#### Document passage:

-- Begin --

Their B2B services is also lacking, turn over for their employees is high y/y.

..maybe this is the new of state internet services at scale?

edit: grammar

------
evmar
I'm not excusing it, but it seems plausible to me that the Android charge is
separate from the Chrome charge because they are different projects that
probably have completely different systems. It's the same poor experience you
sometimes have with tech support phone trees with e.g. a credit card company,
where each time your call is redirected they ask you for your information
again -- poor integration between different wings.

------
zaidf
Google may actually penalize their phone support for being on the phone for
over 3 minutes.

Story: An acquaintance got on the phone with support department to
troubleshoot a problem. The support person was struggling to help. As the 3
minute mark approaches, the support person gets increasingly anxious. Finally,
he straight up confesses that he has a 3 minute call limit beyond which he may
get penalized.

And then hung up on my acquaintance seeking help.

-- End --

#### Data shown:
-- Begin --

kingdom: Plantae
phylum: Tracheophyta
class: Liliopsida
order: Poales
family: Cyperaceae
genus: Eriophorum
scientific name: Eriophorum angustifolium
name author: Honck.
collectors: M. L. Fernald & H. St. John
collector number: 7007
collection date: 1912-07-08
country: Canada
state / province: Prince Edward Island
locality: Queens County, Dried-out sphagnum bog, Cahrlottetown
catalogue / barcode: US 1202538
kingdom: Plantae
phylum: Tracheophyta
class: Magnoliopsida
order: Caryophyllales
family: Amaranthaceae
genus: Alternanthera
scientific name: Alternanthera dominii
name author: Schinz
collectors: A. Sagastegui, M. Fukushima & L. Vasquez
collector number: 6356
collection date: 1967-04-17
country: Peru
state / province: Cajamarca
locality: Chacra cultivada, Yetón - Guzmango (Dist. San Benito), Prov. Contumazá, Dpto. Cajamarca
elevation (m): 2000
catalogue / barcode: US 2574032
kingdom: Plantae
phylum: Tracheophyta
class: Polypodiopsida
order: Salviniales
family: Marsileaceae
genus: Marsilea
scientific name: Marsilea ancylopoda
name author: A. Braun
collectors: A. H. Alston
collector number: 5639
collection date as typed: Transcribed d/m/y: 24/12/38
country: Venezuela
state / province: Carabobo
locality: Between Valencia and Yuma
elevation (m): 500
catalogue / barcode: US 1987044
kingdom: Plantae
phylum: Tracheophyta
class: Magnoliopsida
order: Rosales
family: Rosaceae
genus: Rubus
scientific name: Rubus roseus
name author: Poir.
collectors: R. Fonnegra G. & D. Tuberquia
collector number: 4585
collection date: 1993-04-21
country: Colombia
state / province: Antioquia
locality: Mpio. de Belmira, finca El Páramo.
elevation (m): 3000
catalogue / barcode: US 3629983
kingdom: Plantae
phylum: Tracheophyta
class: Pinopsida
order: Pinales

-- End --

#### Prompt:
Transcribe the forum thread about Google's customer support word for word, from its first line to its last.

#### Result for this exercise:
Their B2B services is also lacking, turn over for their employees is high y/y.

..maybe this is the new of state internet services at scale?

edit: grammar

------
evmar
I'm not excusing it, but it seems plausible to me that the Android charge is
separate from the Chrome charge because they are different projects that
probably have completely different systems. It's the same poor experience you
sometimes have with tech support phone trees with e.g. a credit card company,
where each time your call is redirected they ask you for your information
again -- poor integration between different wings.

------
zaidf
Google may actually penalize their phone support for being on the phone for
over 3 minutes.

Story: An acquaintance got on the phone with support department to
troubleshoot a problem. The support person was struggling to help. As the 3
minute mark approaches, the support person gets increasingly anxious. Finally,
he straight up confesses that he has a 3 minute call limit beyond which he may
get penalized.

And then hung up on my acquaintance seeking help.